I asked the same question in the sound card department

Here is the answer I got 

http://www.mylargescale.com/Communi...fault.aspx


----------



## Greg Elmassian (Jan 3, 2008)

Both answers will work. 

Which receiver do you have right now? 

Regards, Greg 

(I use the FL-4 decoders)


----------



## denray (Jan 5, 2008)

Greg 
900 AWD10SS-2530 Reciever 
Dennis


----------



## Greg Elmassian (Jan 3, 2008)

Then the suggestion to use an external function decoder connected to TM4 terminals 4 and 5 is your best bet. 

You can get 4 function decoders for about $15..., you probably will be able to hook your sound trigger (if it triggers to ground) directly to one of the function decoder "outputs" and then program it to work on a particular function button. 

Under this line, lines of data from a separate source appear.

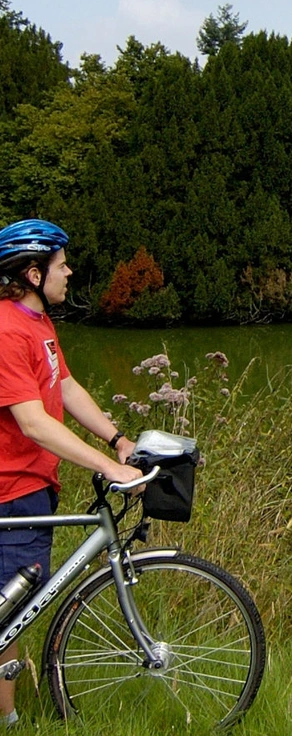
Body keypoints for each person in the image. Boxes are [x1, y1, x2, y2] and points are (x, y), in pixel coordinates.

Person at [0, 220, 144, 727]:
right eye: (62, 264)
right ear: (35, 274)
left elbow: (64, 388)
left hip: (32, 486)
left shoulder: (37, 324)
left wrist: (117, 440)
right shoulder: (6, 329)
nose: (70, 271)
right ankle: (9, 720)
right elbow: (33, 422)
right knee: (11, 614)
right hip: (11, 489)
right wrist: (107, 467)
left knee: (12, 607)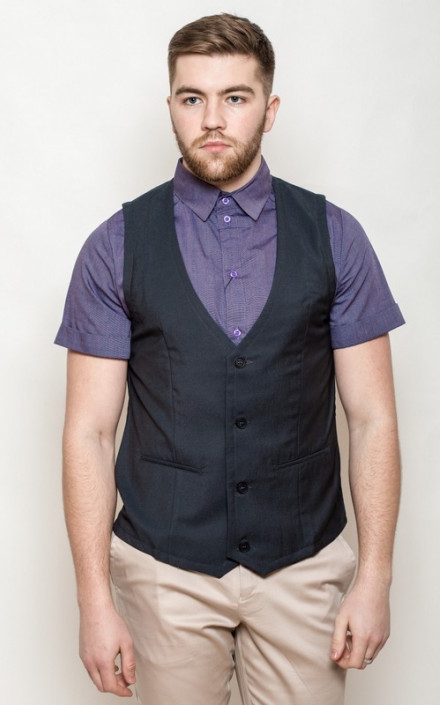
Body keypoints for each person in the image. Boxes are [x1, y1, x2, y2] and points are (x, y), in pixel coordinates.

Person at [56, 13, 404, 705]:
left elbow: (372, 419)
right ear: (171, 106)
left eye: (235, 97)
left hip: (303, 565)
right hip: (165, 570)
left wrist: (375, 578)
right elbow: (88, 433)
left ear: (269, 110)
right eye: (193, 98)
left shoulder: (336, 236)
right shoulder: (114, 245)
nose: (212, 119)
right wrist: (94, 602)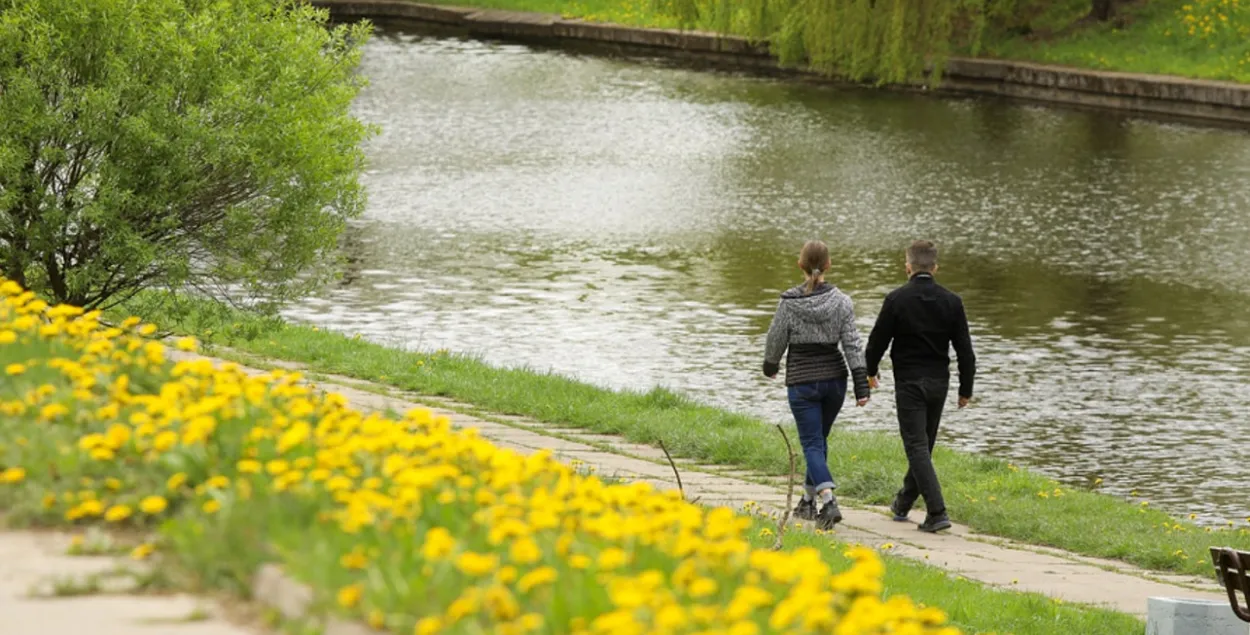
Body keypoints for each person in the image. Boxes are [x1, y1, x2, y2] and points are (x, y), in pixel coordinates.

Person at [865, 239, 976, 533]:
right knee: (923, 447)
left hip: (910, 382)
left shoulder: (897, 300)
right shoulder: (952, 302)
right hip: (939, 382)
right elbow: (965, 351)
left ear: (908, 267)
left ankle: (937, 512)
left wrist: (870, 371)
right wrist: (966, 389)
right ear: (935, 268)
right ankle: (903, 502)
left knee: (916, 447)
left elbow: (877, 341)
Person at [763, 240, 871, 530]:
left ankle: (828, 500)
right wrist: (861, 384)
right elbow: (852, 343)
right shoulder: (842, 302)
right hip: (835, 381)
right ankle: (807, 502)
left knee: (811, 443)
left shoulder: (789, 303)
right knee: (818, 443)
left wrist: (770, 365)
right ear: (828, 265)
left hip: (802, 381)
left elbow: (775, 339)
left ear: (800, 265)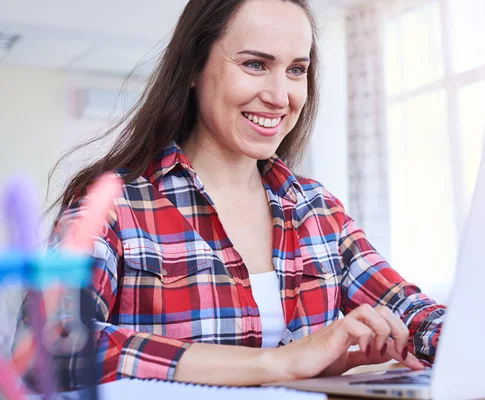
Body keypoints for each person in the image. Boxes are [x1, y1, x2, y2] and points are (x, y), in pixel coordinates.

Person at [16, 0, 445, 390]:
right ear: (192, 68)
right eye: (256, 64)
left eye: (296, 69)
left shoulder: (317, 209)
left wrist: (471, 336)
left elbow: (411, 311)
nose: (280, 97)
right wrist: (276, 364)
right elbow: (50, 342)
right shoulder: (114, 206)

You need a DCC buddy, or you need to learn some basic DCC programming... 

Someone might give you the command, probably only one CV needs to be set. 

Regards, Greg


----------



## denray (Jan 5, 2008)

Well Crap something that sounds easy Never Is. Airwire needs to create a circut for something like this. I know nobody that knows DCC, I know just enough about electronics to be dangerous, just the basics. 
So I think magnets on the track will work, Thanks guys, I appreciate your help. 
Dennis


----------



## Greg Elmassian (Jan 3, 2008)

Well, to their credit, they did create the new version with the feature you need. 

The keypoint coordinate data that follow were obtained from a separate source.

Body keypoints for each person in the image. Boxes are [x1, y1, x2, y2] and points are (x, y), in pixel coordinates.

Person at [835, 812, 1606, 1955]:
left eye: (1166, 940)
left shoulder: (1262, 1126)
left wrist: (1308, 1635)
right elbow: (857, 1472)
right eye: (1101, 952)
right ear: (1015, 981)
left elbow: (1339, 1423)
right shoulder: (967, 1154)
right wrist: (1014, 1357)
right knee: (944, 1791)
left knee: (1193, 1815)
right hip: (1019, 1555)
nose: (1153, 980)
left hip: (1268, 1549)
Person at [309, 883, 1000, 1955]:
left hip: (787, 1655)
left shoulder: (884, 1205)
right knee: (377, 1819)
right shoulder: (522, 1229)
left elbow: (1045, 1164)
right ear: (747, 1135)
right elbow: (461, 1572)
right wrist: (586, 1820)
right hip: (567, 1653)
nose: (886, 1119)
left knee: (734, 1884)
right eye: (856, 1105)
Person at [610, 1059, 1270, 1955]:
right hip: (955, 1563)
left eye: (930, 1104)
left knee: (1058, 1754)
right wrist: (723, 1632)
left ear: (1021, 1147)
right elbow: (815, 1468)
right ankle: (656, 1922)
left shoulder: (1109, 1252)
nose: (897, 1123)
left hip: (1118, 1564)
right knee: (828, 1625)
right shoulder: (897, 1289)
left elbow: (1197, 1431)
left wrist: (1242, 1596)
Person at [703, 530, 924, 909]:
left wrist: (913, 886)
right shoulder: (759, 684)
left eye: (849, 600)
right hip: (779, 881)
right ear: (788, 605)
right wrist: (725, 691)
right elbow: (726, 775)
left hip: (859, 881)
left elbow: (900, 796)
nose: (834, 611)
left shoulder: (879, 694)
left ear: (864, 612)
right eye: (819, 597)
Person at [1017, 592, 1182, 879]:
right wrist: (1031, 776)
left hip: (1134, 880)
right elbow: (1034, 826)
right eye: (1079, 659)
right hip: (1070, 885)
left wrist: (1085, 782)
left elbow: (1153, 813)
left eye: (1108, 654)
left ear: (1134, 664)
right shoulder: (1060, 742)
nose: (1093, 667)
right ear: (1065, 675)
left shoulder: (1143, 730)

The function decoder is no big deal, but if you have never programmed CV's or added a DCC decoder to your Airwire, the biggest hurdle will be wrapping your head around what is going on. 

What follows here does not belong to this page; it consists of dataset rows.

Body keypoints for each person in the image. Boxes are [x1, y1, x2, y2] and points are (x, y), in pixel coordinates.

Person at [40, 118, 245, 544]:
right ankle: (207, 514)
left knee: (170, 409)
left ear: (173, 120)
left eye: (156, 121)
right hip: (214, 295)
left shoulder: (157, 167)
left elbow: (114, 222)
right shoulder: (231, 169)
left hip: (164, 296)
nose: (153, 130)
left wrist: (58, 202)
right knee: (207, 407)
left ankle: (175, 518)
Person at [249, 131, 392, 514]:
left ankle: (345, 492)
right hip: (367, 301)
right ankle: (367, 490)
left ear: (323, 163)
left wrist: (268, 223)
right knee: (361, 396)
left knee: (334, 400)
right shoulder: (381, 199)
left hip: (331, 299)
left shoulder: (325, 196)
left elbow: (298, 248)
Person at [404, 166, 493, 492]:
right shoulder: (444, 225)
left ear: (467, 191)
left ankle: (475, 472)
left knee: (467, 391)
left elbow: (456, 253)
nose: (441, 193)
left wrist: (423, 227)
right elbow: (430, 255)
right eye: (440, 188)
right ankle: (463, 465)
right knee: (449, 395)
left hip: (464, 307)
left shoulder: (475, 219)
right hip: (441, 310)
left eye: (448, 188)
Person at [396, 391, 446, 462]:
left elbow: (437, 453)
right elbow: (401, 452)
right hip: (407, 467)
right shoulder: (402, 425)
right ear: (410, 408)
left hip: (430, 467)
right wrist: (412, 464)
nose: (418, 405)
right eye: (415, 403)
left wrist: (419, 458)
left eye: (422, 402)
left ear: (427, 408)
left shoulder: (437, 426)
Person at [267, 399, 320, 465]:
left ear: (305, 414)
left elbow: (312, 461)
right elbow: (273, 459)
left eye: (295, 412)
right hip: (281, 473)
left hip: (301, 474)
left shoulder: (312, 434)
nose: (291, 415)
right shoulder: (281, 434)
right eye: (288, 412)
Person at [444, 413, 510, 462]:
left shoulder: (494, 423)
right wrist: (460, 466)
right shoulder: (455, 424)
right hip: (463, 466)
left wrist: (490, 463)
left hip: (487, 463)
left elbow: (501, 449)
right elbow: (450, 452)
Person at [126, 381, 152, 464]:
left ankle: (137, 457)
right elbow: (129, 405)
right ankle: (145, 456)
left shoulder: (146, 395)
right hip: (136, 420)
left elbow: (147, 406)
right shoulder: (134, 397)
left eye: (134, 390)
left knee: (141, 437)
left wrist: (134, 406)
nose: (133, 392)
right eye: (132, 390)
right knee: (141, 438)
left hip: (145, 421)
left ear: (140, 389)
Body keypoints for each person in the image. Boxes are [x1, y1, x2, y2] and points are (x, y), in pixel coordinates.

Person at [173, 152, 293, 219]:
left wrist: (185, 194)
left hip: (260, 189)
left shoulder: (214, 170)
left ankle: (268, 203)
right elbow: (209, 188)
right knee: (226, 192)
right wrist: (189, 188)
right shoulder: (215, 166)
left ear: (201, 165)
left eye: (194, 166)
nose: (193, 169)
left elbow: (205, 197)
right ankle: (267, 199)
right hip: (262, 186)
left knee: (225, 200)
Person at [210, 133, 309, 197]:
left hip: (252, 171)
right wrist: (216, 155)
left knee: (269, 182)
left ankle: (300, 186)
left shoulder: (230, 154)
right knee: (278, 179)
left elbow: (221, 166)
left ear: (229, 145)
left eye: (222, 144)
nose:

Once you "get it", it's really quite simple. 

Regards, Greg


----------



## Paul Burch (Jan 2, 2008)

Dennis,
Are you using the smoke output on the Airwire decoder? That is assigned to function 6. A basic on/off function. Take a look at your manual. If you are not using it you could use that to drive a small relay and the contacts on the relay to replace the reed switch. You would have to turn it on and then off for each horn sequence. Basic but should work.


----------



## K27_463 (Jan 2, 2008)

F6 on the OLD decoders is also a high current output. Limited only by the source up to design limits .F6 can drive a smoke unit directly, so it certainly can drive a sound system . No relay required. however, using external 4 function decoder such as the fl-4 or tf4 is both easy and cheap. 
Works very well. No CV programming is required. The function decoder is already mapped to DCC standards and the output wires are color coded to the function you want to activate- bell - whistle etc. 
The D10 ss decoder has a DCC aux output that follows DCc protocols, just follow the wiring instruction included with your 4 function device. For the questioners purpose, he only wants a single function- so f6 is it. 

Jonathan/EMW


----------